My daughter wanted to help with the title, hence the nonsense. Today begins my time away from work to recenter. Anxiety has been my constant companion, and after a particularly tough week, I made the decision to be more vocal about the pervasive anxiety I was experiencing. Thankfully, I have an amazing support system and was able to come up with a solution relatively quickly. I regret that it takes so long for me to recognize the extent of my anxiety, because it yields a lot of unnecessary suffering. Once I become aware and willing to accept the emotional toll, I feel silly and embarrassed for allowing myself to be ravaged by it for so long.

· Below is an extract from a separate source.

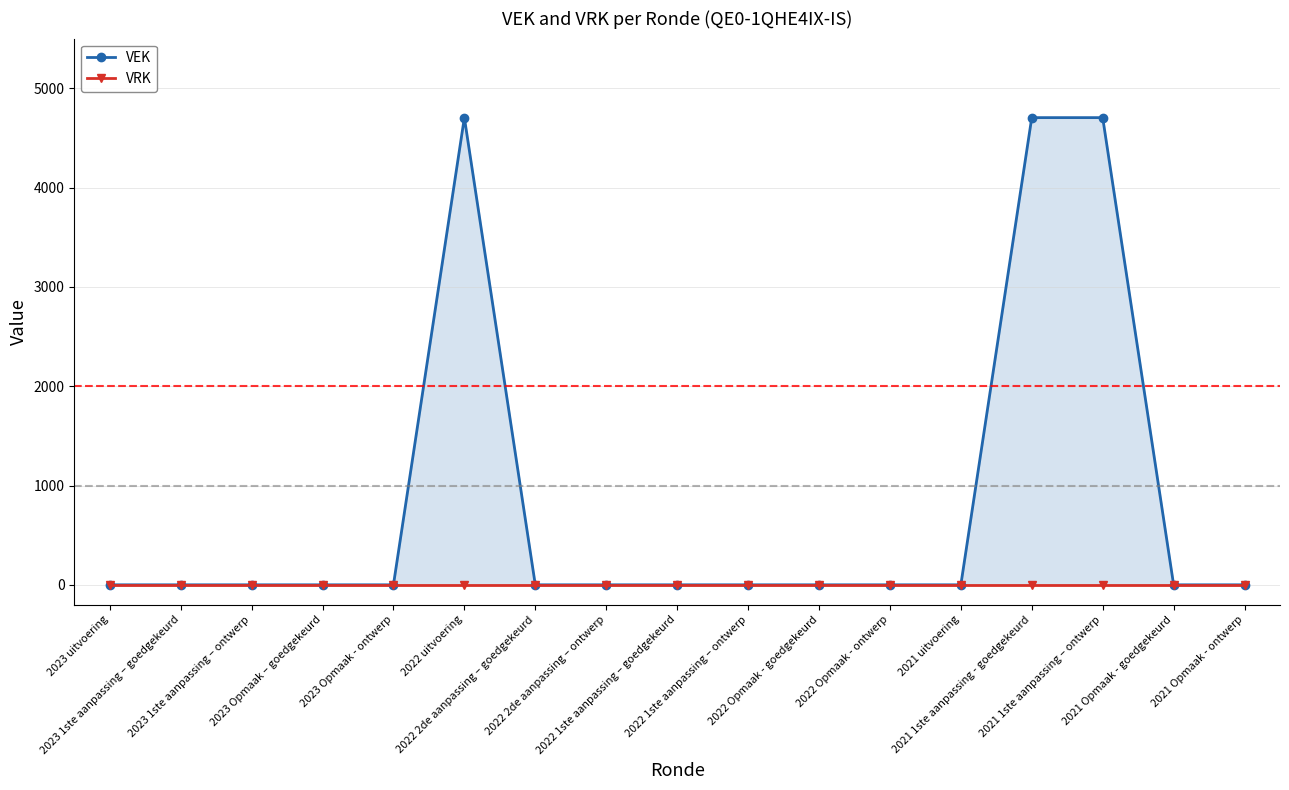

List the labels in order of VRK value, smallest first.

2023 uitvoering, 2023 1ste aanpassing – goedgekeurd, 2023 1ste aanpassing – ontwerp, 2023 Opmaak – goedgekeurd, 2023 Opmaak - ontwerp, 2022 uitvoering, 2022 2de aanpassing – goedgekeurd, 2022 2de aanpassing – ontwerp, 2022 1ste aanpassing – goedgekeurd, 2022 1ste aanpassing – ontwerp, 2022 Opmaak - goedgekeurd, 2022 Opmaak - ontwerp, 2021 uitvoering, 2021 1ste aanpassing - goedgekeurd, 2021 1ste aanpassing – ontwerp, 2021 Opmaak - goedgekeurd, 2021 Opmaak - ontwerp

With that in mind, I’m working on acceptance. There’s a book I’ve read called Radical Acceptance that I definitely need to read again, and I’m reading through material from Kristen Neff about Mindful Self-Compassion as recommended by my therapist. I’m hopeful that during my time off, I’ll be able to lay the ground work for healthy practices that I can carry into my daily routine. This isn’t my first “re-centering,” and I’m sure it won’t be my last. I do hope, however, that I will learn to be kind to myself first and remove the massive amount of judgement I place on myself for having anxiety, “negative emotions,” and not being perfect. I’m so kind to others, so forgiving, and I have to learn how to give that gift to myself.
One thing I’ve discovered recently is that like many who experience high amounts of anxiety, I have an “intolerance of uncertainty,” which tends to manifest in my work life. For whatever reason, I’ve come to accept that there will be uncertainty, change, and trial in my home life, but something rooted in my childhood has led me to have the false belief that work “should” be certain. It “should” be consistent, constant, and exact. I “should” have all the answers and know exactly what to do. I’m not saying that anxiety never pops up in my home life, but for the purpose of this post, I’m focusing on my work-related anxiety. Digging deeper into my inner child stuff, I’ve realized that I used to fantasize about being able to work and be a professional, which was an outlet for the chaos that was going on at home. I remember thinking, “I can’t wait to go to work! I’m going to be so good at that!” I’m sure you can imagine that this mindset has lent itself to a certain degree of rigidity, because all of these imposed beliefs about work don’t exactly make for the most flexible employee.
I’m excited to do some more work around this and to share any insights as I go.